Appellee having grounded his suit upon the allegation that the alleged libel was published by Cloninger, appellant's cashier thereunto authorized by appellant, he could not recover upon proof of a publication by one J. D. Mitchell, not shown to be connected with the bank or to have authority to bind the bank by his acts. Even if appellee's allegations had been sufficient to let in proof of Mitchell's acts, the question of his authority to act for the bank was one of fact for the jury, upon which the testimony sharply conflicted, and it was error for the court to assume he had such authority.
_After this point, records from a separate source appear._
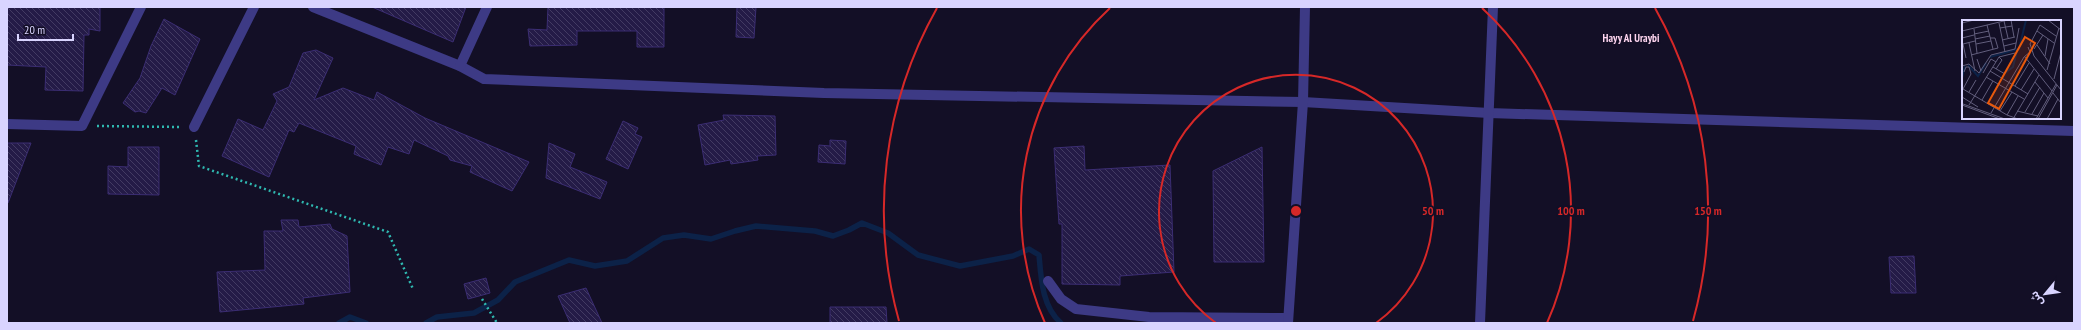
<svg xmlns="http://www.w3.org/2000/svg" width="2081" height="330" viewBox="0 0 2081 330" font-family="'PT Sans Narrow','Noto Sans Arabic',sans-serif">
	<defs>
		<pattern id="building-back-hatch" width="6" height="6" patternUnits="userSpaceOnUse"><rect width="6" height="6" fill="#241b47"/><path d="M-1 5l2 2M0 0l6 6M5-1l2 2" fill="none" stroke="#433b63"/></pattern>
	</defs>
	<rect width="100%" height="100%" fill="#130f26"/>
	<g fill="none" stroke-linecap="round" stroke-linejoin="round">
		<g stroke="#0c2248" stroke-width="5.5">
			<path d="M339,323L350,317L366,323"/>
			<path d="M426,323L437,317L474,313L498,300L515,282L569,260L595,266L627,261L663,238L684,235L711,239L735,231L756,226L815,231L833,236L849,230L862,223L888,233L918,255L960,266L1013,256L1029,249L1039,255C1041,278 1042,307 1061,323"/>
		</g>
	</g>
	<g fill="url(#building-back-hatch)" stroke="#3b2d73">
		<path d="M7,7H100V31L89,29V35H84L83,91L45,90L46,67L7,65Z"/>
		<path d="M372,7H466L453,42Z"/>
		<path d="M548,7H664V47H637V31H577V45L530,46L528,29L547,30Z"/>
		<path d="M737,7H756L754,38L736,37Z"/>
		<path d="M164,19L200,39L175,95L162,88L146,113L139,111L135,112L123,103L140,78L151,46Z"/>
		<path d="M316,50L333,58L314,100L343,88L374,100L377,92L425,118L529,162L512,191L470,172L472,166L450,160L448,156L414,140L409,154L388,147L381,165L354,154L356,146L299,123L294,132L289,130L269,177L222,156L238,119L263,130L277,101L273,94L289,87L303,53Z"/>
		<path d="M723,115L775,116L776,155L757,156L758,160L731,164L730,160L705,165L698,125L724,120Z"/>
		<path d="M623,121L638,128L635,134L642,137L628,169L606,159Z"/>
		<path d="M830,140L846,141L845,164L818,162L819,145L830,146Z"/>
		<path d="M7,143H31L8,203L7,202Z"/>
		<path d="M549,143L575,154L570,167L607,182L600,199L546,178Z"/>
		<path d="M1084,146L1085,170L1170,165L1174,272L1120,276V285L1062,284V224H1059L1054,148Z"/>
		<path d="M128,147H159V195L108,194V166L128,167Z"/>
		<path d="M1262,147L1264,262H1214L1213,171Z"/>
		<path d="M281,220H298L299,227L330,224L332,229L347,236L350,292L303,298L304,304L220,312L217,272L265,270L264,231H283Z"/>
		<path d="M1914,256L1916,293H1891L1889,257Z"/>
		<path d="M486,278L490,293L468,299L464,284Z"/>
		<path d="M586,288L602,323H570L558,296Z"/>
		<path d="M830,307H886L887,323H830Z"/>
	</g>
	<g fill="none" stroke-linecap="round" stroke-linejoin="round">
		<g stroke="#2fb8b0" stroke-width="2.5" stroke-dasharray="2 3" stroke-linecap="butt">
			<path d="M97,126L180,127"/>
			<path d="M196,140L199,166L388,232L413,289"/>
			<path d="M482,299L497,323"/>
		</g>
		<g stroke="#3d3a85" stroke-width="10">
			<path d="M313,7L460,66L484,79L824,93L1303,102L1489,113L2074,131"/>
			<path d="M460,66L487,7"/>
			<path d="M7,124L82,126L141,7"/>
			<path d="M194,127L254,7"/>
			<path d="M1048,281L1061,299L1076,309L1149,317L1287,318"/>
			<path d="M1288,323L1303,102L1305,7"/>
			<path d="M1480,323L1493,7"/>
		</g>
	</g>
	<g fill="none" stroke="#d62828" stroke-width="2">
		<path d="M1216 323A137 137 0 1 1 1376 323"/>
		<path d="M1045 323A275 275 0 0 1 1110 8M1482 8A275 275 0 0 1 1547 323"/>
		<path d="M899 321A412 412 0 0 1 937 8M1655 8A412 412 0 0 1 1693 321"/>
	</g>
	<g text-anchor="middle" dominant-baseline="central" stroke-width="3.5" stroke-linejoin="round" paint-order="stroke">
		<g font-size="11" font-weight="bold" fill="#ffd6f0" stroke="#130f26">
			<text x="1631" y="38">Hayy Al Uraybi</text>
		</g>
	</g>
	<g transform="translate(1962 20)">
		<rect width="99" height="99" fill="#130f26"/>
		<path fill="none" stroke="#0c2248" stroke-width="2" d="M28,37L57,29L64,0M6,45L16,56L24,43M43,53L51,47L55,31M0,58L3,46"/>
		<path fill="none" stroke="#625e7d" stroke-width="1" d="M49,0L52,17M86,0L99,10M42,1L46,18M0,3L12,0M37,3L43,32M25,5L31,29M38,8L50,6M12,9L15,33M0,11L46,0M75,11L92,23M12,14L27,11M94,16L78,5L68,24L72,36L99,70M0,18L12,15M13,19L28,16M40,20L53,17M7,23L13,51M1,24L4,38M1,24L13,21M14,24L29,21M75,25L88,44M42,26L54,23M72,29L81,15M9,35L36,28L33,18H28M83,36L86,19M37,37L53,33M63,37L90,71M15,39L19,51M0,46L7,44L17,53L29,35L53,29L57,8M31,47L43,54M85,50L97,8M28,51L66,74M2,52L4,47H7L9,54L1,69L45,95L56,99M21,53L29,39L34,42M24,57L62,79M92,59L99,32M73,62L86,78M53,66L67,43M59,70L72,49M7,72L14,60M91,73L99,83M0,77L16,87M20,80L31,61M26,83L37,64M1,84L43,99M0,85L38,99M7,85L37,37L40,40L34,49M38,91L50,72M55,91L76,96M63,92L78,67M29,93L62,37L68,32L66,27M70,94L82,73M45,95L56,76M51,99L77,55M74,99L94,64M76,99L95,65M85,99L96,79"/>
		<path fill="#e8590c" fill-opacity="0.15" stroke="#e8590c" stroke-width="2" d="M63,17L73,23L37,89L26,83Z"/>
		<rect width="99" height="99" fill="none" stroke="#d9d4ff" stroke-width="2"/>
	</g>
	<circle cx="1296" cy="211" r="6" fill="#d62828" stroke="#130f26" stroke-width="2"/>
	<g font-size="12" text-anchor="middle" font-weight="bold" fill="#d62828" stroke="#130f26" stroke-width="3.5" stroke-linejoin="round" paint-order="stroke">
		<text x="1433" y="215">50 m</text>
		<text x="1571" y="215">100 m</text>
		<text x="1708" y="215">150 m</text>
	</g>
	<rect width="2081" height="330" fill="none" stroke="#d9d4ff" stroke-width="16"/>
	<g transform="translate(2045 294) rotate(241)" stroke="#130f26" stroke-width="3" paint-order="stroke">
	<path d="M0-3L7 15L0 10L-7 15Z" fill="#d9d4ff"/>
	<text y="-6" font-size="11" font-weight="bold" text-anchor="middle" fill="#d9d4ff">ش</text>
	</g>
	<path d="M18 34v6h55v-6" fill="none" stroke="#d9d4ff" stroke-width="2"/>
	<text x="24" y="34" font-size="12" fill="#d9d4ff" stroke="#130f26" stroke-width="3" paint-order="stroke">20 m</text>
</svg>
We think appellant made an issuable fact of the question of privilege, and the jury should have been called upon to determine the circumstances of the publication under appropriate definitions and explanations from the court. Where there is no dispute about the circumstances under which the objectionable matter is published, it is for the court to determine if the occasion renders the communication a privileged one; if the circumstanes of the publication are in dispute, as in this case, it is for the jury and not the judge, to determine what they are, and for the court to determine the question of privilege from the circumstances thus ascertained. If the matter is privileged, it then becomes the duty of the jury to determine the issue of malice. Newell, Lib. S. § 499.

The judgment is reversed, and the cause remanded.